Render every one of the following lines as a Markdown table with the columns "Row" and "Line", numbering the rows and skipping any blank lines.

== Supplied information ==

::::

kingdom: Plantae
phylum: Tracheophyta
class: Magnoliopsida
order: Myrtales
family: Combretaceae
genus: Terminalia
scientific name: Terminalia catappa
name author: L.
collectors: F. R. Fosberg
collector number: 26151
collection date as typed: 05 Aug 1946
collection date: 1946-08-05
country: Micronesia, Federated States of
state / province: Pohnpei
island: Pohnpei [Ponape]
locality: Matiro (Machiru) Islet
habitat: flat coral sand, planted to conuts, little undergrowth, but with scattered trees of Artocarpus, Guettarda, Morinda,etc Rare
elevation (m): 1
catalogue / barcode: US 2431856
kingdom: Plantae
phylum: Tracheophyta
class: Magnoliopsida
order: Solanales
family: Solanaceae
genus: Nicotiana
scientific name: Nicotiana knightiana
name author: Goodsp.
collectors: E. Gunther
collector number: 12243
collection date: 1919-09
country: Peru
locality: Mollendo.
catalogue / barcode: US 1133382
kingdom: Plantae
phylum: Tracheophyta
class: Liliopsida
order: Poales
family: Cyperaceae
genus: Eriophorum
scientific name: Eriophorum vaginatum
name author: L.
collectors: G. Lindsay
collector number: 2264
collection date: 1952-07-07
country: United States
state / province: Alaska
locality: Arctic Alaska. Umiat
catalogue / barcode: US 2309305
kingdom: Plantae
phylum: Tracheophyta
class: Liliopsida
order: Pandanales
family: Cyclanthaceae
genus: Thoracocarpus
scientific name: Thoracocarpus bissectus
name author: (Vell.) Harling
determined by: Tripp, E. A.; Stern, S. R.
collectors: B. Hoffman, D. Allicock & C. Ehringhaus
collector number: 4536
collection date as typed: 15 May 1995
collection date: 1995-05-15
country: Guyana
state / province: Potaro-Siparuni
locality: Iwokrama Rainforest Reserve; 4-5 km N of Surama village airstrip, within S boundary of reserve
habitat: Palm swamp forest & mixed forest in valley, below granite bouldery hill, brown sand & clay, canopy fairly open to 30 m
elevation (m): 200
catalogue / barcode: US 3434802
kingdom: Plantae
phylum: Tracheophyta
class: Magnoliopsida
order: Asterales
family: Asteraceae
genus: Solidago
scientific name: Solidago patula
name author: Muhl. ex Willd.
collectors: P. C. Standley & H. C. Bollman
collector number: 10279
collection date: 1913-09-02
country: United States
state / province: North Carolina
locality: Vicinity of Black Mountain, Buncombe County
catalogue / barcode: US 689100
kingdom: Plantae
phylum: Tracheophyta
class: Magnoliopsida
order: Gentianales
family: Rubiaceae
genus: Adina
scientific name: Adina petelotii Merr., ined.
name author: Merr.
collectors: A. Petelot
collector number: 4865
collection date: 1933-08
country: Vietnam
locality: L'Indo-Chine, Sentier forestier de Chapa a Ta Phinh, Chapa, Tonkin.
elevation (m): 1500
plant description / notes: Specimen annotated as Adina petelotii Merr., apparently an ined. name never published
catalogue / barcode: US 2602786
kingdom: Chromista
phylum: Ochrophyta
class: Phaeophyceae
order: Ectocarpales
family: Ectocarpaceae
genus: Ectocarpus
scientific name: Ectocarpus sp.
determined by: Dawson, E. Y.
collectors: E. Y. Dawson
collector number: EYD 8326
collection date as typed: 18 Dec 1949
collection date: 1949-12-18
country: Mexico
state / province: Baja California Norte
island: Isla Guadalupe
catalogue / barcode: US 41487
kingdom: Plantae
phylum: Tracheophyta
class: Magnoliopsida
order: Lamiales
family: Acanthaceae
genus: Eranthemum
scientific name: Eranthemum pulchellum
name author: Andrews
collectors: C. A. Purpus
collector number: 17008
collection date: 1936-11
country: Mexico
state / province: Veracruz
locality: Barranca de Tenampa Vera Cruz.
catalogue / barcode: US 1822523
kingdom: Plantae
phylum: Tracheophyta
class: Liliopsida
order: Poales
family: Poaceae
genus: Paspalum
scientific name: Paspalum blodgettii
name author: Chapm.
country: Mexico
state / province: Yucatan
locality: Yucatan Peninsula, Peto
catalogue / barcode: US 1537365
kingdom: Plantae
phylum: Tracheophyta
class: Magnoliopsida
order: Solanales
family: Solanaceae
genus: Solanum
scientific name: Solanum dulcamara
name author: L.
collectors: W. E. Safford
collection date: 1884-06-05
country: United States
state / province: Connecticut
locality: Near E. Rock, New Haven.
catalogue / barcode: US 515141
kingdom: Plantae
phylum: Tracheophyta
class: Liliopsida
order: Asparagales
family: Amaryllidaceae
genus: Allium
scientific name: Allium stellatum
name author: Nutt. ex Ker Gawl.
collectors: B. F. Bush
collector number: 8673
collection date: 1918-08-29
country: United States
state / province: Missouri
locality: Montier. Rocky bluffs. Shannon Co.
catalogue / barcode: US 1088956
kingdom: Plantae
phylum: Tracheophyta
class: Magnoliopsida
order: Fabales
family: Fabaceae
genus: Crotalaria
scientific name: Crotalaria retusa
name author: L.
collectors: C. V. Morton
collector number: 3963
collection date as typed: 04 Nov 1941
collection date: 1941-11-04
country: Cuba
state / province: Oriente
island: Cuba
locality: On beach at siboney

::::

== Answer to this task ==
| Row | Line |
|---|---|
| 1 | kingdom: Plantae |
| 2 | phylum: Tracheophyta |
| 3 | class: Magnoliopsida |
| 4 | order: Myrtales |
| 5 | family: Combretaceae |
| 6 | genus: Terminalia |
| 7 | scientific name: Terminalia catappa |
| 8 | name author: L. |
| 9 | collectors: F. R. Fosberg |
| 10 | collector number: 26151 |
| 11 | collection date as typed: 05 Aug 1946 |
| 12 | collection date: 1946-08-05 |
| 13 | country: Micronesia, Federated States of |
| 14 | state / province: Pohnpei |
| 15 | island: Pohnpei [Ponape] |
| 16 | locality: Matiro (Machiru) Islet |
| 17 | habitat: flat coral sand, planted to conuts, little undergrowth, but with scattered trees of Artocarpus, Guettarda, Morinda,etc Rare |
| 18 | elevation (m): 1 |
| 19 | catalogue / barcode: US 2431856 |
| 20 | kingdom: Plantae |
| 21 | phylum: Tracheophyta |
| 22 | class: Magnoliopsida |
| 23 | order: Solanales |
| 24 | family: Solanaceae |
| 25 | genus: Nicotiana |
| 26 | scientific name: Nicotiana knightiana |
| 27 | name author: Goodsp. |
| 28 | collectors: E. Gunther |
| 29 | collector number: 12243 |
| 30 | collection date: 1919-09 |
| 31 | country: Peru |
| 32 | locality: Mollendo. |
| 33 | catalogue / barcode: US 1133382 |
| 34 | kingdom: Plantae |
| 35 | phylum: Tracheophyta |
| 36 | class: Liliopsida |
| 37 | order: Poales |
| 38 | family: Cyperaceae |
| 39 | genus: Eriophorum |
| 40 | scientific name: Eriophorum vaginatum |
| 41 | name author: L. |
| 42 | collectors: G. Lindsay |
| 43 | collector number: 2264 |
| 44 | collection date: 1952-07-07 |
| 45 | country: United States |
| 46 | state / province: Alaska |
| 47 | locality: Arctic Alaska. Umiat |
| 48 | catalogue / barcode: US 2309305 |
| 49 | kingdom: Plantae |
| 50 | phylum: Tracheophyta |
| 51 | class: Liliopsida |
| 52 | order: Pandanales |
| 53 | family: Cyclanthaceae |
| 54 | genus: Thoracocarpus |
| 55 | scientific name: Thoracocarpus bissectus |
| 56 | name author: (Vell.) Harling |
| 57 | determined by: Tripp, E. A.; Stern, S. R. |
| 58 | collectors: B. Hoffman, D. Allicock & C. Ehringhaus |
| 59 | collector number: 4536 |
| 60 | collection date as typed: 15 May 1995 |
| 61 | collection date: 1995-05-15 |
| 62 | country: Guyana |
| 63 | state / province: Potaro-Siparuni |
| 64 | locality: Iwokrama Rainforest Reserve; 4-5 km N of Surama village airstrip, within S boundary of reserve |
| 65 | habitat: Palm swamp forest & mixed forest in valley, below granite bouldery hill, brown sand & clay, canopy fairly open to 30 m |
| 66 | elevation (m): 200 |
| 67 | catalogue / barcode: US 3434802 |
| 68 | kingdom: Plantae |
| 69 | phylum: Tracheophyta |
| 70 | class: Magnoliopsida |
| 71 | order: Asterales |
| 72 | family: Asteraceae |
| 73 | genus: Solidago |
| 74 | scientific name: Solidago patula |
| 75 | name author: Muhl. ex Willd. |
| 76 | collectors: P. C. Standley & H. C. Bollman |
| 77 | collector number: 10279 |
| 78 | collection date: 1913-09-02 |
| 79 | country: United States |
| 80 | state / province: North Carolina |
| 81 | locality: Vicinity of Black Mountain, Buncombe County |
| 82 | catalogue / barcode: US 689100 |
| 83 | kingdom: Plantae |
| 84 | phylum: Tracheophyta |
| 85 | class: Magnoliopsida |
| 86 | order: Gentianales |
| 87 | family: Rubiaceae |
| 88 | genus: Adina |
| 89 | scientific name: Adina petelotii Merr., ined. |
| 90 | name author: Merr. |
| 91 | collectors: A. Petelot |
| 92 | collector number: 4865 |
| 93 | collection date: 1933-08 |
| 94 | country: Vietnam |
| 95 | locality: L'Indo-Chine, Sentier forestier de Chapa a Ta Phinh, Chapa, Tonkin. |
| 96 | elevation (m): 1500 |
| 97 | plant description / notes: Specimen annotated as Adina petelotii Merr., apparently an ined. name never published |
| 98 | catalogue / barcode: US 2602786 |
| 99 | kingdom: Chromista |
| 100 | phylum: Ochrophyta |
| 101 | class: Phaeophyceae |
| 102 | order: Ectocarpales |
| 103 | family: Ectocarpaceae |
| 104 | genus: Ectocarpus |
| 105 | scientific name: Ectocarpus sp. |
| 106 | determined by: Dawson, E. Y. |
| 107 | collectors: E. Y. Dawson |
| 108 | collector number: EYD 8326 |
| 109 | collection date as typed: 18 Dec 1949 |
| 110 | collection date: 1949-12-18 |
| 111 | country: Mexico |
| 112 | state / province: Baja California Norte |
| 113 | island: Isla Guadalupe |
| 114 | catalogue / barcode: US 41487 |
| 115 | kingdom: Plantae |
| 116 | phylum: Tracheophyta |
| 117 | class: Magnoliopsida |
| 118 | order: Lamiales |
| 119 | family: Acanthaceae |
| 120 | genus: Eranthemum |
| 121 | scientific name: Eranthemum pulchellum |
| 122 | name author: Andrews |
| 123 | collectors: C. A. Purpus |
| 124 | collector number: 17008 |
| 125 | collection date: 1936-11 |
| 126 | country: Mexico |
| 127 | state / province: Veracruz |
| 128 | locality: Barranca de Tenampa Vera Cruz. |
| 129 | catalogue / barcode: US 1822523 |
| 130 | kingdom: Plantae |
| 131 | phylum: Tracheophyta |
| 132 | class: Liliopsida |
| 133 | order: Poales |
| 134 | family: Poaceae |
| 135 | genus: Paspalum |
| 136 | scientific name: Paspalum blodgettii |
| 137 | name author: Chapm. |
| 138 | country: Mexico |
| 139 | state / province: Yucatan |
| 140 | locality: Yucatan Peninsula, Peto |
| 141 | catalogue / barcode: US 1537365 |
| 142 | kingdom: Plantae |
| 143 | phylum: Tracheophyta |
| 144 | class: Magnoliopsida |
| 145 | order: Solanales |
| 146 | family: Solanaceae |
| 147 | genus: Solanum |
| 148 | scientific name: Solanum dulcamara |
| 149 | name author: L. |
| 150 | collectors: W. E. Safford |
| 151 | collection date: 1884-06-05 |
| 152 | country: United States |
| 153 | state / province: Connecticut |
| 154 | locality: Near E. Rock, New Haven. |
| 155 | catalogue / barcode: US 515141 |
| 156 | kingdom: Plantae |
| 157 | phylum: Tracheophyta |
| 158 | class: Liliopsida |
| 159 | order: Asparagales |
| 160 | family: Amaryllidaceae |
| 161 | genus: Allium |
| 162 | scientific name: Allium stellatum |
| 163 | name author: Nutt. ex Ker Gawl. |
| 164 | collectors: B. F. Bush |
| 165 | collector number: 8673 |
| 166 | collection date: 1918-08-29 |
| 167 | country: United States |
| 168 | state / province: Missouri |
| 169 | locality: Montier. Rocky bluffs. Shannon Co. |
| 170 | catalogue / barcode: US 1088956 |
| 171 | kingdom: Plantae |
| 172 | phylum: Tracheophyta |
| 173 | class: Magnoliopsida |
| 174 | order: Fabales |
| 175 | family: Fabaceae |
| 176 | genus: Crotalaria |
| 177 | scientific name: Crotalaria retusa |
| 178 | name author: L. |
| 179 | collectors: C. V. Morton |
| 180 | collector number: 3963 |
| 181 | collection date as typed: 04 Nov 1941 |
| 182 | collection date: 1941-11-04 |
| 183 | country: Cuba |
| 184 | state / province: Oriente |
| 185 | island: Cuba |
| 186 | locality: On beach at siboney |